Overdoses due to a massive addiction have quadrupled since 1999, Trump said.

First Lady Melania Trump also spoke.

"This can happen to any of us," she said.

The president said he is changing federal policy put in place in the 1970s that limits federal dollars to treat drug addiction at facilities with over 16 beds.

Trump praised CVS Caremark for its recent policy to limit opioid prescriptions to seven-day supplies.

The president will direct the Department of Health and Human Services to declare the opioid crisis a public health emergency.
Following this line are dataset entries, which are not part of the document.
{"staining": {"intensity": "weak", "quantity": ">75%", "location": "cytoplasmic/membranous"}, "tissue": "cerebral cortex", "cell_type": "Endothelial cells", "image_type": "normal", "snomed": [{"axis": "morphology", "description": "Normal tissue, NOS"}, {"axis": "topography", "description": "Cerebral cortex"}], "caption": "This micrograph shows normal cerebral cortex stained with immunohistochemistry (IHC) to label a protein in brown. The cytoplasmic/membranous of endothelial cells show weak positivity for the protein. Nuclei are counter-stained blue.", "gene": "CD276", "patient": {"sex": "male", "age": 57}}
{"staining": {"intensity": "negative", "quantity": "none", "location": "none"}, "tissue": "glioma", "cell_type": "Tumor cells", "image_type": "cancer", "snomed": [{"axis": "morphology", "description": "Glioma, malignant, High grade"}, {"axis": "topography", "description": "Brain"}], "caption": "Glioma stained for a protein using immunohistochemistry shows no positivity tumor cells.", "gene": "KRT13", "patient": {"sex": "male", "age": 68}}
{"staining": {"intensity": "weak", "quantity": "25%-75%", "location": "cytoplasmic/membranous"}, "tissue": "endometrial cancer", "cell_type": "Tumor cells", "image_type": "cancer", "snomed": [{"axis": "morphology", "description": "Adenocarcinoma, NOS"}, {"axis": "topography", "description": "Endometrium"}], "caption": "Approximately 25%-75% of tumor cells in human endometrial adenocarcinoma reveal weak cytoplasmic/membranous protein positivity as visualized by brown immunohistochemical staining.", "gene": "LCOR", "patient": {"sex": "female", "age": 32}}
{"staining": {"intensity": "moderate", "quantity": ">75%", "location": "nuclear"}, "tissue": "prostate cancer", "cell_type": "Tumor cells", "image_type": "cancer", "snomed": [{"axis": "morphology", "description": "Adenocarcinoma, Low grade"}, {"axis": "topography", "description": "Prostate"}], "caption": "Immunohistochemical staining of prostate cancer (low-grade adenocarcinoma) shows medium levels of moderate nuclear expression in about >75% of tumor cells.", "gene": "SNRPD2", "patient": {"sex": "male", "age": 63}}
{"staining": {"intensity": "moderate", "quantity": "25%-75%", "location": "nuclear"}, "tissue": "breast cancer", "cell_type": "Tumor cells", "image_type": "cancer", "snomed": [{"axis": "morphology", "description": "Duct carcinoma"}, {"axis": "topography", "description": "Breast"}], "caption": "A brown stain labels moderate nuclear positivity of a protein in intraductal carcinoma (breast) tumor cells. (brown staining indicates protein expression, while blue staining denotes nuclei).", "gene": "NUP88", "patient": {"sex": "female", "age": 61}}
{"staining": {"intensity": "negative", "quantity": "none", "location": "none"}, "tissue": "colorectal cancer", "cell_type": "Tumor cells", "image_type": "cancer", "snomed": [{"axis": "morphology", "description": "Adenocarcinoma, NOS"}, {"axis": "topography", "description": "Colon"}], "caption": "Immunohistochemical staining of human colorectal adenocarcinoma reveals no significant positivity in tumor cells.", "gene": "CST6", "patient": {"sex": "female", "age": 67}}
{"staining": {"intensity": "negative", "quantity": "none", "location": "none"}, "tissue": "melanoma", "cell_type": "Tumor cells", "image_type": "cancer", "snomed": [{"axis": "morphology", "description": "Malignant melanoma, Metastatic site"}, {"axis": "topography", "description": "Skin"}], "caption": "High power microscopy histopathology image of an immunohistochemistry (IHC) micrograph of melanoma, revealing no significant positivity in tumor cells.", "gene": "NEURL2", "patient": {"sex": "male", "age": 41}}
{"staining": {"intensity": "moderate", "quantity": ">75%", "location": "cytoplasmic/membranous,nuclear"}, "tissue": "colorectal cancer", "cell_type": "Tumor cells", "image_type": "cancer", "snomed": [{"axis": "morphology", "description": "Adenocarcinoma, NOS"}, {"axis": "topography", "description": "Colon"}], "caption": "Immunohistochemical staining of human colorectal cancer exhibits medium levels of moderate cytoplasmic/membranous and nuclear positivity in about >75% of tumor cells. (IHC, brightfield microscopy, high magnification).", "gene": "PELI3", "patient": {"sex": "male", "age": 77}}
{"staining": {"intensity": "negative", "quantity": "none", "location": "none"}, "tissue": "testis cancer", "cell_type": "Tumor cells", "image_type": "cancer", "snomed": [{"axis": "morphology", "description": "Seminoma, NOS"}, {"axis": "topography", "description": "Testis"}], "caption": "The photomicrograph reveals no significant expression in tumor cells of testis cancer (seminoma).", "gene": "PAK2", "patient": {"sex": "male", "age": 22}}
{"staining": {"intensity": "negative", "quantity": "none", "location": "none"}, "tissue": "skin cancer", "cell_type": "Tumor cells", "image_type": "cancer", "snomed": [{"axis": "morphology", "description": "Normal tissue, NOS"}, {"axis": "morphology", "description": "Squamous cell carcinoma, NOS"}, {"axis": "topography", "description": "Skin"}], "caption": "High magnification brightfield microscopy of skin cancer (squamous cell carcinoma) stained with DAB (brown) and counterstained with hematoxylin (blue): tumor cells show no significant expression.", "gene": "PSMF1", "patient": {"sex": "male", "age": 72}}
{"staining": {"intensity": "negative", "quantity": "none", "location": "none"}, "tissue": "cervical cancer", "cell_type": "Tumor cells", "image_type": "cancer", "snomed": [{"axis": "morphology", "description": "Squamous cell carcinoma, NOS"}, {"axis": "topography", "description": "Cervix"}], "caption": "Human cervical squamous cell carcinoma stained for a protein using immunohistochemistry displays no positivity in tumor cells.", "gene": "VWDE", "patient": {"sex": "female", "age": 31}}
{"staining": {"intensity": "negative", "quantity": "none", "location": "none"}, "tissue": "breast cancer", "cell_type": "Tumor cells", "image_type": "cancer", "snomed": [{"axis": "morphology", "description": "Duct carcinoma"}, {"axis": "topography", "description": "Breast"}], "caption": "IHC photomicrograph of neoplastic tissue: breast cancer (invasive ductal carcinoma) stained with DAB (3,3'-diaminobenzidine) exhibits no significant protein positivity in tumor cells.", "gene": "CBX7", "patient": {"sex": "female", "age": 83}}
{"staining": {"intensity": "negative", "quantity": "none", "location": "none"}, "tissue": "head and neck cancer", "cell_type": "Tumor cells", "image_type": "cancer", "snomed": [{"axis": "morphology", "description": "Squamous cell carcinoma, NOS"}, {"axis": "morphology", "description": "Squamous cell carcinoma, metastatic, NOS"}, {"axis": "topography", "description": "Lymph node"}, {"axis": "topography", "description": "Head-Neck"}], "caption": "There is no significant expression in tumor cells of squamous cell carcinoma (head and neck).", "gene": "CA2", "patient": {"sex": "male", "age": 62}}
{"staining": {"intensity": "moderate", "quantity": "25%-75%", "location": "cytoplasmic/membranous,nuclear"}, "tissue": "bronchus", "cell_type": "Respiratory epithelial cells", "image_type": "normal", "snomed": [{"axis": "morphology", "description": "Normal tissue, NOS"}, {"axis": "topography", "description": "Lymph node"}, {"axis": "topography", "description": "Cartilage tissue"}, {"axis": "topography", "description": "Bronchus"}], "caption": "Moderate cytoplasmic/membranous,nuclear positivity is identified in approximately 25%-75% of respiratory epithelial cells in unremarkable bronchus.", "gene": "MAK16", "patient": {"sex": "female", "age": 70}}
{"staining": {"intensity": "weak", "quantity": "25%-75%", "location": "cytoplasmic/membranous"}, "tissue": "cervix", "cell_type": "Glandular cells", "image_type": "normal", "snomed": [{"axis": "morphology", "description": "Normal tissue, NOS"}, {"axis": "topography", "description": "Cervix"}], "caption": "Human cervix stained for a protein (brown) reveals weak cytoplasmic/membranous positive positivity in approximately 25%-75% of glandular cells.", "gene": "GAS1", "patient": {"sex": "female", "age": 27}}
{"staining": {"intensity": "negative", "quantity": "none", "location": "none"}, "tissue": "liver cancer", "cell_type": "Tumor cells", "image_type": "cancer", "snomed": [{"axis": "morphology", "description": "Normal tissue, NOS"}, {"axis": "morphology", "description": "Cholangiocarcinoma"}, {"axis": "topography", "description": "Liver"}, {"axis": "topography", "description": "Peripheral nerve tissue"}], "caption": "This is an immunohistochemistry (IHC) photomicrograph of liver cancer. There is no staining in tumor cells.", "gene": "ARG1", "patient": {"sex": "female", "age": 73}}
The move falls short of a declaration of a national emergency on opioids, which would have triggered more federal funding, according to The New York Times.

The cost of treating the opioid epidemic has jumped 58 percent over six years, according to a study led by Beth Israel Deaconess Medical Center that was published in STAT. Between 2009 and 2015, the average cost to hospital intensive care units per opioid admission increased from $58,500 to $92,400 in the 162 academic hospitals included in the study.

Health insurers have been setting goals of cutting down on the number or opioid prescriptions. Anthem said in August it had cut opioid prescriptions by 30 percent, two years ahead of schedule.

Anthem limited short-acting opioid coverage to seven days for all individual, employer-sponsored and Medicaid members beginning new prescriptions for treatment except for cancer patients, those with sickle cell anemia or those receiving palliative care.

Cigna implemented a prior authorization policy for opioid prescriptions. The use of prescribed opioids was down close to 12 percent over 12 months among Cigna customers, the insurer said.